Malgré la noirceur du propos, des intentions, des révélations, des relations, tout ici est calme et ordonné. D'autant que Yoriko puise des ressources insoupçonnées dans la fréquentation de sa secte. Les séances sont pourtant hilarantes lorsque les adeptes se mettent à prier, chanter, danser. Comme beaucoup de personnes Yoriko n'imagine plus la vie sans croire en quelque chose qui la dépasse. Et la gourou s'y prend admirablement pour vendre à sa disciple des litres et des litres d'eau précieuse ou un vaporisateur miraculeux qui doit réguler les effets de la ménopause. Yoriko n'est que reconnaissance et admiration pour cette femme qui la comprend si bien... Et un film qui évoque la ménopause, on n'en voit guère !
Sous ces aspects sages, lents, doucement rythmés (mais JAMAIS ennuyeux), ces couleurs pastels, l'humour noir est omniprésent mais d'une rare subtilité. La collègue aux conseils douteux dont nous découvrons tardivement des pans de son histoire personnelle, va-t-elle convaincre Yoriko de tuer son mari ? Comme toujours au Japon tout est tranquille et policé. Les pires vacheries sont assénées avec civilité. Et derrière le sourire de façade de la voisine, doucement remise à sa place lorsqu'on son chat vient perturber l'ordonnancement du jardin, par exemple, on lit toute la volonté d'intrusion, son désir d'en savoir plus sur cette femme énigmatique.
Il n'y a ni cri ni violence dans ce film, peu d'explications entre les protagonistes qui ne peuvent plus se supporter. Lorsqu'elles arrivent, elles sont cinglantes, cruelles et drôles.
Je ne peux que vous encourager à venir rendre visite à ce merveilleux jardin qui incite à la paix, à la réflexion, à la méditation. Ce film est inattendu et déroutant de bout en bout et je vous garantis qu'une japonaise qui danse le flamenco (très bien), vous ne l'avez jamais vu. Yoriko n'a pas fini de nous surprendre.
Commentaires
Effectivement énormément de thèmes sont abordés dans ce film...

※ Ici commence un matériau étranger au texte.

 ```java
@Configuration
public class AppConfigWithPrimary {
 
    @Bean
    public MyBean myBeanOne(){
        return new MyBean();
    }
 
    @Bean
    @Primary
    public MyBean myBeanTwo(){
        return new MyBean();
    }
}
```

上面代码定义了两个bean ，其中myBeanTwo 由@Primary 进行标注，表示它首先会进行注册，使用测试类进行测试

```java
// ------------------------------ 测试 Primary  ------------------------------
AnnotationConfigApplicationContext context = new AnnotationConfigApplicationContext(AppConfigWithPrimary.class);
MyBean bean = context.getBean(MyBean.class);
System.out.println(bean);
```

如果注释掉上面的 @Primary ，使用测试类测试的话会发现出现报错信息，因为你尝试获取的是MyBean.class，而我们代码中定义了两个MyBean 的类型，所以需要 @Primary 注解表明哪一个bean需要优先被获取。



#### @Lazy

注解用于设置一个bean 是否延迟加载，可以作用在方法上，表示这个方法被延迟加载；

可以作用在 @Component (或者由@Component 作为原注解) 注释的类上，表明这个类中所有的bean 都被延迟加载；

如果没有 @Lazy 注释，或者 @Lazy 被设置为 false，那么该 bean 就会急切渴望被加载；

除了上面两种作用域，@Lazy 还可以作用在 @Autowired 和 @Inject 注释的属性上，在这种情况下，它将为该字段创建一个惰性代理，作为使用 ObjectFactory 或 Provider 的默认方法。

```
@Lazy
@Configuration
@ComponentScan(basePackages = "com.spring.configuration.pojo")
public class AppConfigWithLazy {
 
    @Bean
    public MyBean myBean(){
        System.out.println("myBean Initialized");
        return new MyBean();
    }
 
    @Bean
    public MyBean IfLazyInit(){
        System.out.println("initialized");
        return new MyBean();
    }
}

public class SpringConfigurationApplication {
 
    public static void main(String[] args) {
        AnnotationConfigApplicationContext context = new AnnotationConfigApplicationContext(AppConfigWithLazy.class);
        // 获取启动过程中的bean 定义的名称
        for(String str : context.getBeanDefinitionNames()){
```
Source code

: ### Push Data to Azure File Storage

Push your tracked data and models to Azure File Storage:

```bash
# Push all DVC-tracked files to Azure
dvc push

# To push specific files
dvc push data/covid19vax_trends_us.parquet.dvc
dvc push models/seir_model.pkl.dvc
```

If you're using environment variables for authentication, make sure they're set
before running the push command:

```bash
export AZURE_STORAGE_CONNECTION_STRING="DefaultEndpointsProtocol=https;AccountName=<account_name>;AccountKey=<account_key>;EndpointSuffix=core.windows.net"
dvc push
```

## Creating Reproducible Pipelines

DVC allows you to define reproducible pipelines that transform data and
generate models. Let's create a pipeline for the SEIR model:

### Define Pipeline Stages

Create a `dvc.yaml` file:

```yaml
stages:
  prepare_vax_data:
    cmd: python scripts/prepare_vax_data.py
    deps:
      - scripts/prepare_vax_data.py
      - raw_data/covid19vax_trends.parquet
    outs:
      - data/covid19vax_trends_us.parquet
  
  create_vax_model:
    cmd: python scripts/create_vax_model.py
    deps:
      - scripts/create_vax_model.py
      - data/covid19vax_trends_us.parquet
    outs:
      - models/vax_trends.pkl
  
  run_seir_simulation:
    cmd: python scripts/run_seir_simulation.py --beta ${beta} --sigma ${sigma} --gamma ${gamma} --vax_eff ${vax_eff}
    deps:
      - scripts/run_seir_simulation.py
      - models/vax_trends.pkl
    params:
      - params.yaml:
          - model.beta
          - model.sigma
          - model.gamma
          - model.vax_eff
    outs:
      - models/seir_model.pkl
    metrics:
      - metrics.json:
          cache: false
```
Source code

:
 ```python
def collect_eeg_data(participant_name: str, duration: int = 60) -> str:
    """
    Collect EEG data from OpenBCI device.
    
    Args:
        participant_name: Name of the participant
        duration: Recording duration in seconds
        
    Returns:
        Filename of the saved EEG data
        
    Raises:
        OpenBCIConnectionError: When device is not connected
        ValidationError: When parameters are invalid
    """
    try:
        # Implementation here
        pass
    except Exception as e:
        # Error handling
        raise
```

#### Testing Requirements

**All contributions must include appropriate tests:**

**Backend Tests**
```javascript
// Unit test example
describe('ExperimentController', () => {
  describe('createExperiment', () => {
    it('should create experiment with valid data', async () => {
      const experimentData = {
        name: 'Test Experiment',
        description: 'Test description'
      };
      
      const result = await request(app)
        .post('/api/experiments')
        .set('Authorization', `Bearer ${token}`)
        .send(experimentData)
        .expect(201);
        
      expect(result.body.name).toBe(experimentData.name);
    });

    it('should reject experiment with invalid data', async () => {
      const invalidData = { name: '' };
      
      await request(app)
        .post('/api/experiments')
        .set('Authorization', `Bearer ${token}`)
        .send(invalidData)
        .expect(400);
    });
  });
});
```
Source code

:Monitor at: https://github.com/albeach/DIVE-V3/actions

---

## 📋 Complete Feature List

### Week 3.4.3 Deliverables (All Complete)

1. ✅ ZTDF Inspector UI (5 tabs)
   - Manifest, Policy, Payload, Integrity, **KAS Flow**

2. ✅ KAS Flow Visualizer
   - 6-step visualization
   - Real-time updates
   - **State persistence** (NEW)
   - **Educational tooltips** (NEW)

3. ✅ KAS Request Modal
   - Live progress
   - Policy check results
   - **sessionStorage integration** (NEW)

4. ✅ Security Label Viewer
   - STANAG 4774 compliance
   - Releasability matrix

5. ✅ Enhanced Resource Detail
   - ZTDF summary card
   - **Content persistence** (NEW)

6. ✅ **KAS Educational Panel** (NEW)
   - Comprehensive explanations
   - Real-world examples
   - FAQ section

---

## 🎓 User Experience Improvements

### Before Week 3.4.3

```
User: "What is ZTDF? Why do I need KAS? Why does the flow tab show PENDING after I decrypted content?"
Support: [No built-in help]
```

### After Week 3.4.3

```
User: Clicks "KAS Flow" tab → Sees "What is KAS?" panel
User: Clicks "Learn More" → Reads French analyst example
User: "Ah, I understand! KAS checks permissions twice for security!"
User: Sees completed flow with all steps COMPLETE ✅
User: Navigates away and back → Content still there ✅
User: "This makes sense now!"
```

Le patriarcat de la société japonaise, bien entendu... et ça met du temps à changer...
mais aussi la dérive sectaire, la solitude, le rapport à la vie à la mort...
La reconstruction après un drame (sa vieille collègue m'a fait beaucoup de peine)
mais aussi la beauté de ce jardin zen ou sec... Je devrais m'en faire un... c'est tellement beau, tellement calme, tellement apaisant...
Mariko Tsutsui a ce même rôle, légèrement ambiguë, que j'avais senti dans L'Infirmière... et je confirme, je n'avais jamais vu de japonaise danser la flamenco sous la pluie avant ce film...
Depuis "Le mal n'existe pas", voilà bientôt huit mois que je n'ai plus vu de film japonais au cinéma ! Bigre ! Celui-là pourrait me tenter si je trouve le temps au milieu de mes priorités (et de deux classiques nippons que j'ai une petite chance de rattraper prochainement).
Je n'ai vu que tes étoiles. Je viendrai lire la chronique ultérieurement, mais j'ai compris que ça valait le coup.